- [TASK DESCRIPTION]
Only lines holding the word "right" are needed; copy each of them from the material.

(Beginning of DATA EXTRACT)

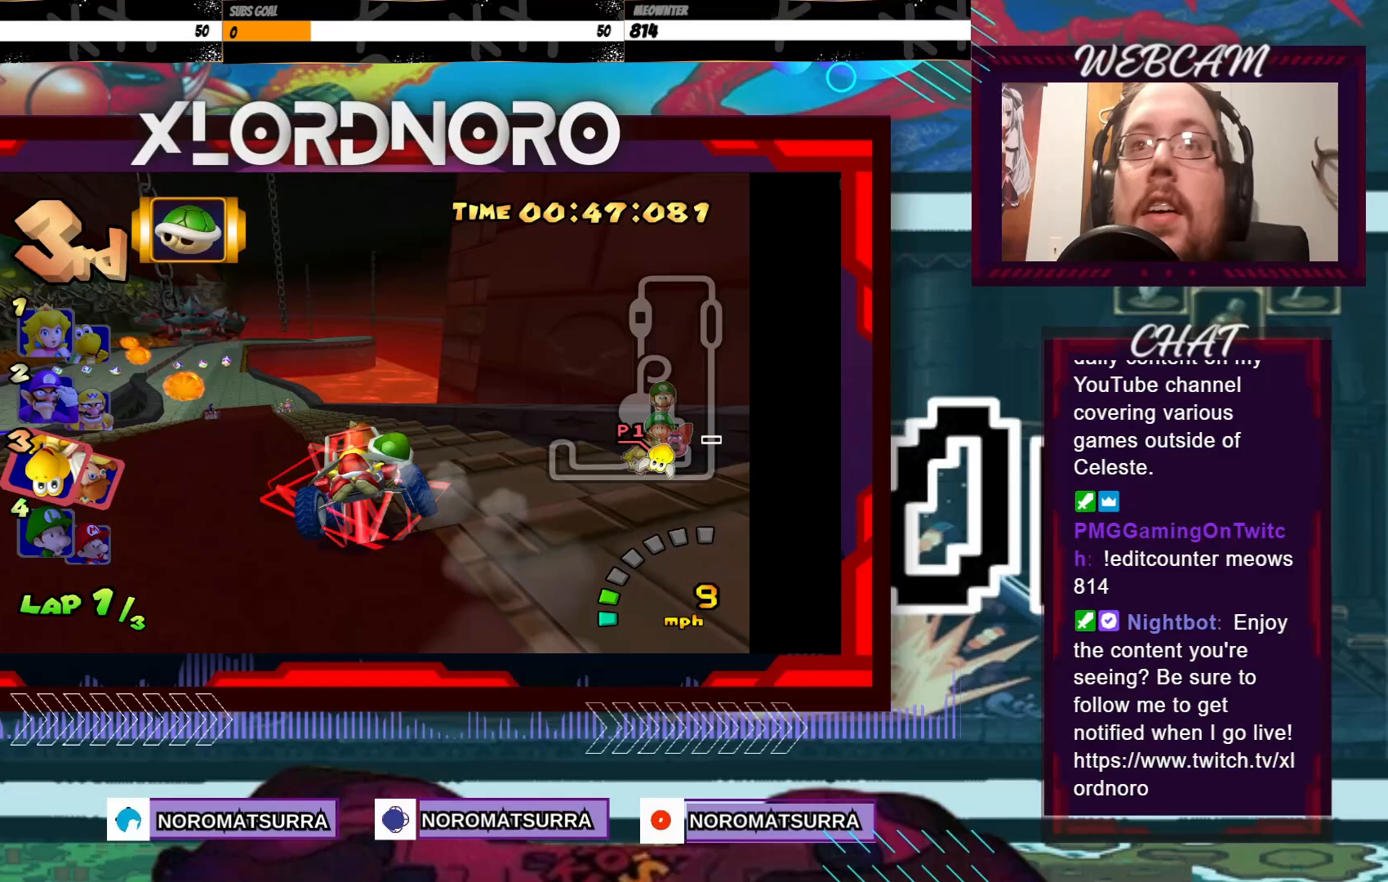
{"buttons": ["A"], "left_stick": "center", "events": [[50, "left_stick", "left"], [233, "left_stick", "center"]]}
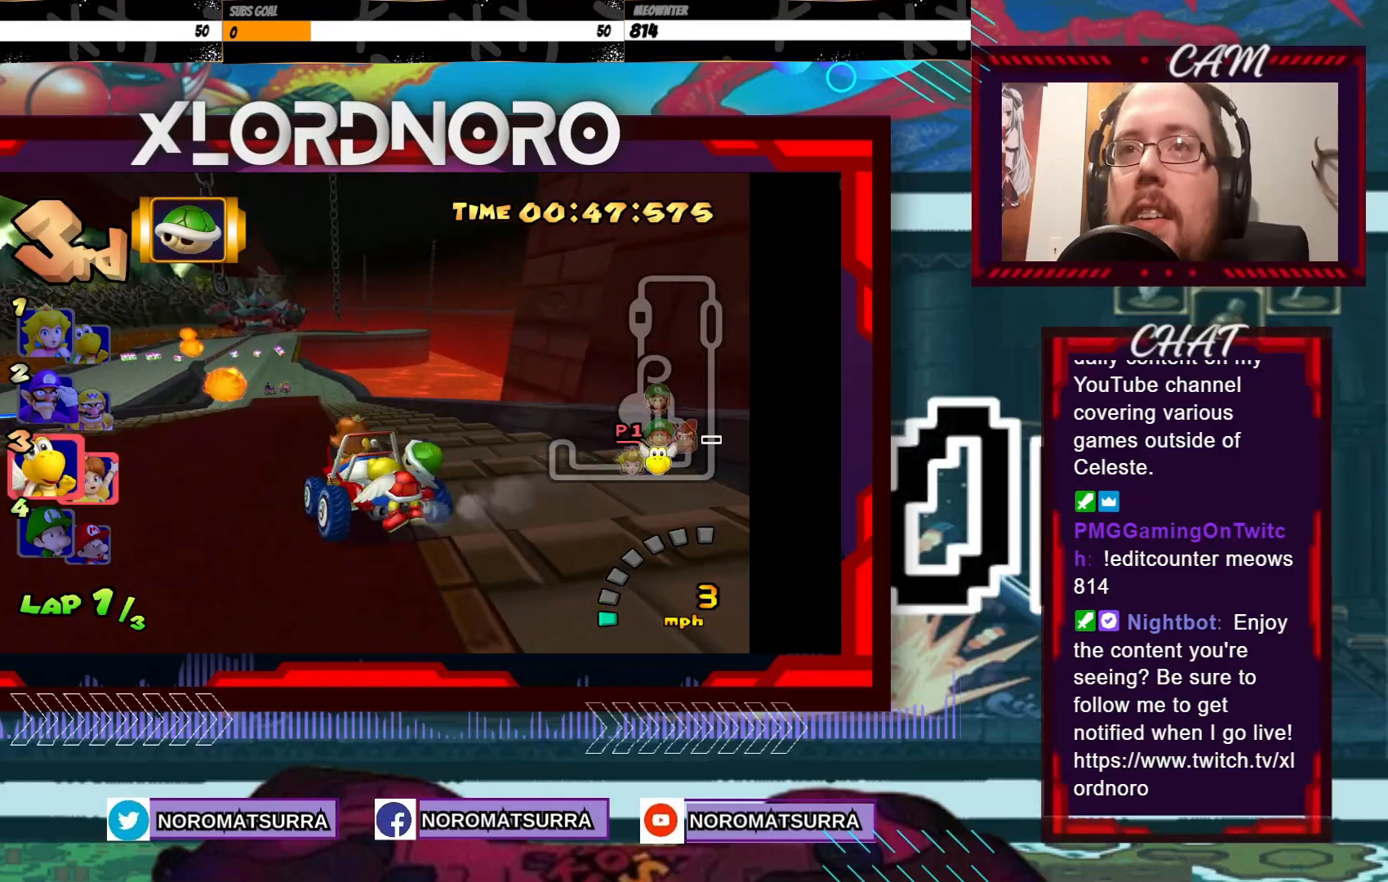
{"buttons": ["A"], "left_stick": "right", "events": [[200, "left_stick", "left"], [300, "left_stick", "center"], [500, "left_stick", "right"]]}
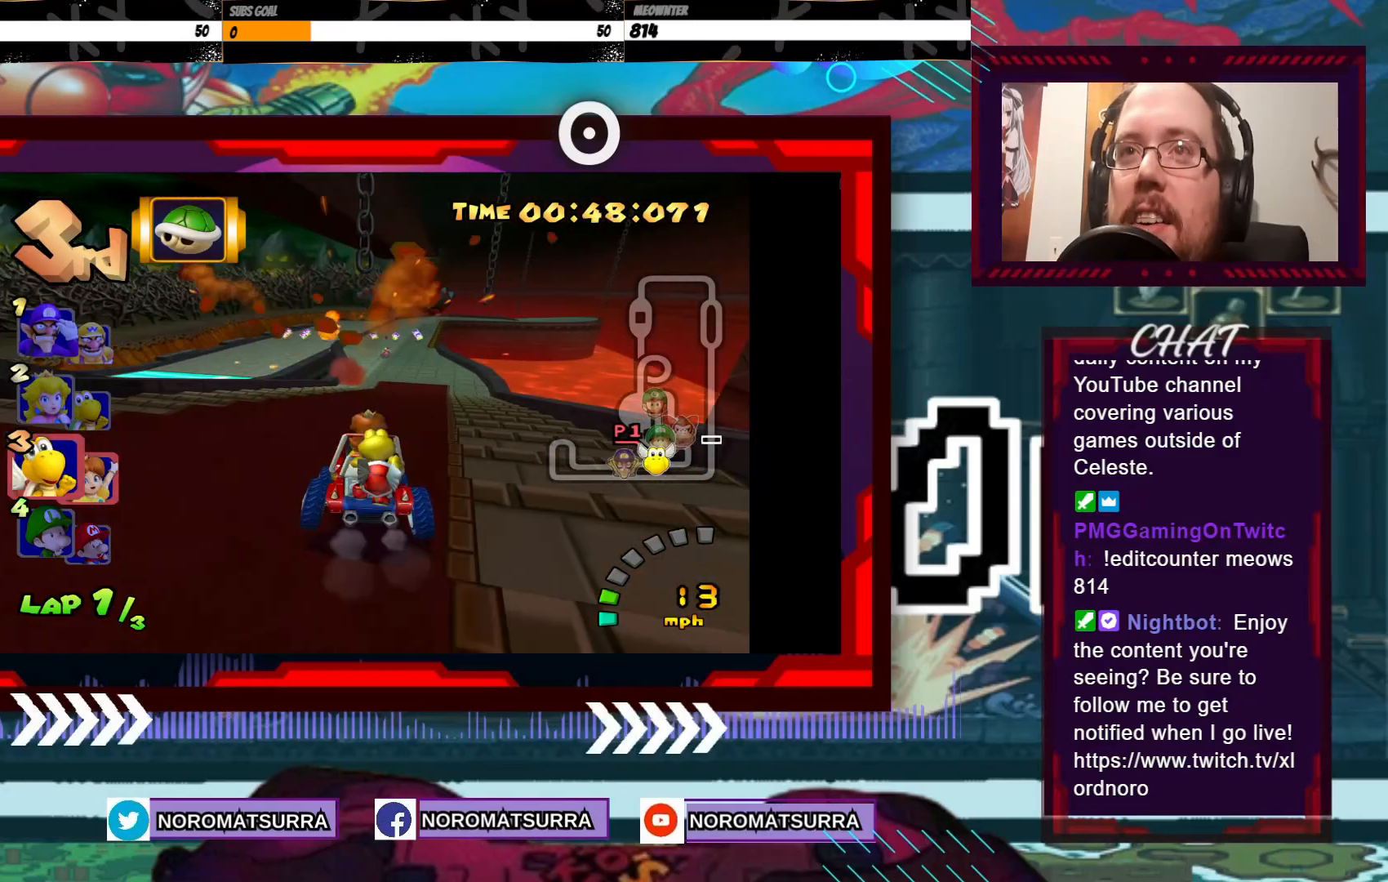
{"buttons": ["A"], "left_stick": "center", "events": [[100, "left_stick", "center"]]}
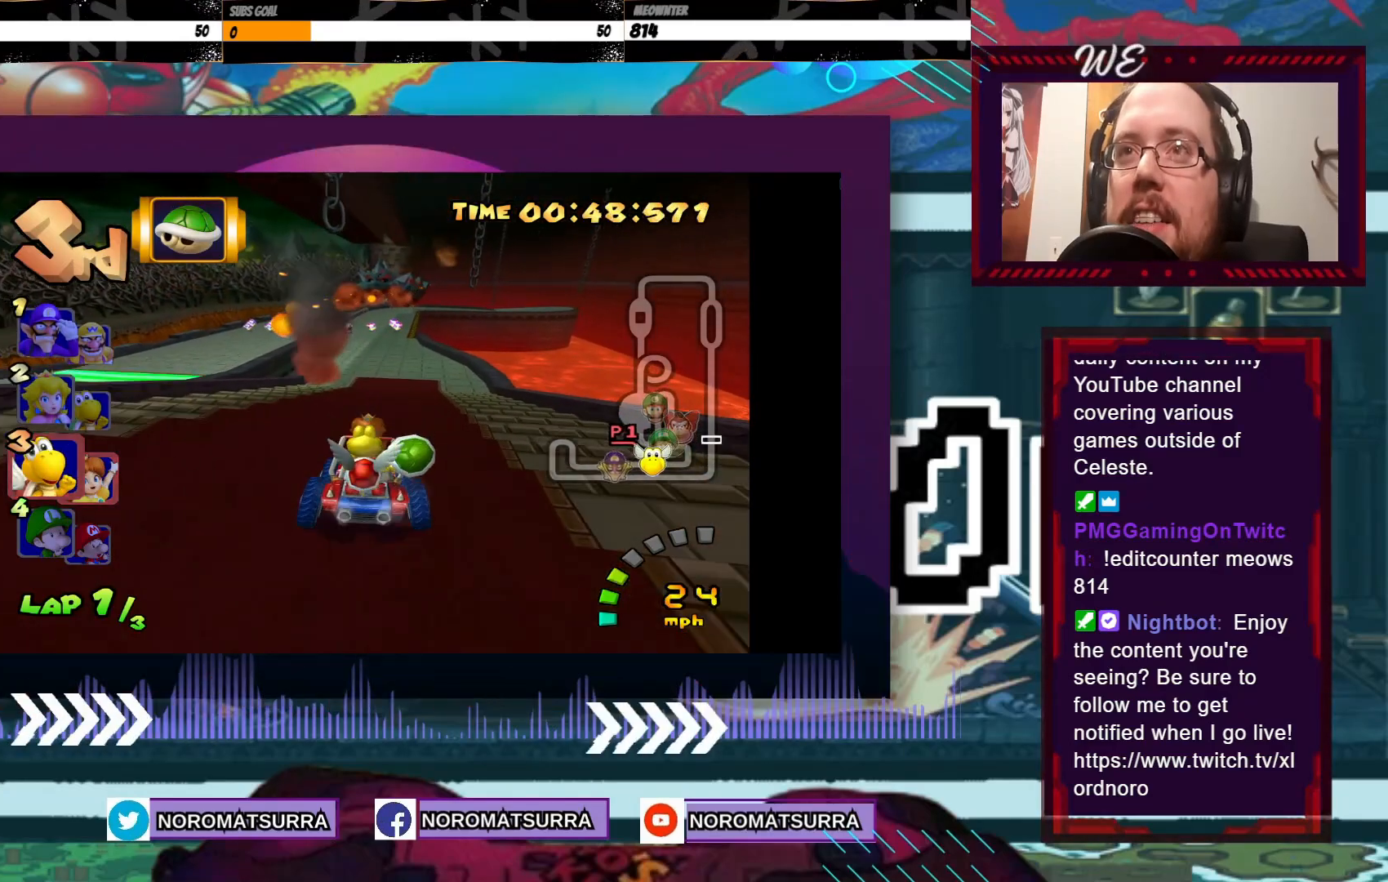
{"buttons": ["A"], "left_stick": "center", "events": [[250, "X", "down"], [350, "left_stick", "right"], [383, "X", "up"], [450, "left_stick", "center"]]}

(End of DATA EXTRACT)

- [SOLVED EXERCISE]
{"buttons": ["A"], "left_stick": "right", "events": [[200, "left_stick", "left"], [300, "left_stick", "center"], [500, "left_stick", "right"]]}
{"buttons": ["A"], "left_stick": "center", "events": [[250, "X", "down"], [350, "left_stick", "right"], [383, "X", "up"], [450, "left_stick", "center"]]}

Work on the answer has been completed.